I thought it was more of a "we can't say what state it exists in because observing it changes the state."
Yes, in the sense that all particles present will fall into a single state once observed or measured.
Also: Something I should have been clearer about is that we're dealing with probabilities in this particular thought experiment, meaning that we design it in such a way that there's a 50% chance that one of the atoms has decayed, opening the device and killing the cat.
Again, this is all based on my own amateur understanding -- it's quite possible that I'm incorrect about any number of aspects.
This is actually a very important point. In order to observe something, something else must interact with it. We find that strange because on the macro scale we have photons constantly bombarding things, so while we personally aren't interacting with the objects we look at the photons are. The smaller you get the more impact this interaction necessary to observe becomes.
At the quantum level this becomes magnified, as you don't have anything smaller than what you're trying to observe to observe with. There is absolutely no way to observe what you want without a large interaction, meaning you drastically change the state of what you're observing when making your observation.
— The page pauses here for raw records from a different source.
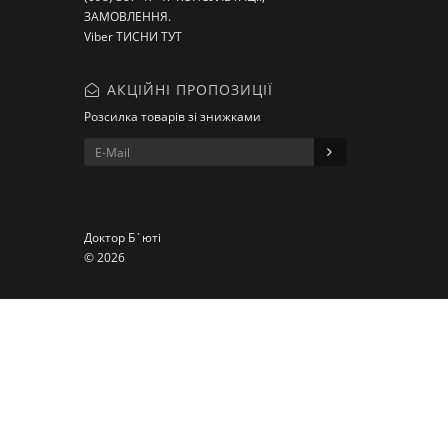
ЗАМОВЛЕННЯ.
Viber ТИСНИ ТУТ
АКЦІЙНІ ПРОПОЗИЦІЇ
Розсилка товарів зі знижками
Доктор Б`юті
© 2026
Of course, this doesn't explain quantum superposition, or even mean that you would need quantum superposition for observations to alter what you're observing. This is when you also need to understand the Heisenberg uncertainty principle. I remember my father explaining it in that you can know where something was and when it was there, or you can know it's velocity (it's speed and direction of travel), but never both of those things. This is also not a limitation on our ability to observe quantum stuff, but rather it is a fundamental aspect of quantum stuff.
Of course, the Heisenberg uncertainty principle is only tangentially related to Schrödinger's cat, but it is important for understanding the principles behind the unlucky cat in that box.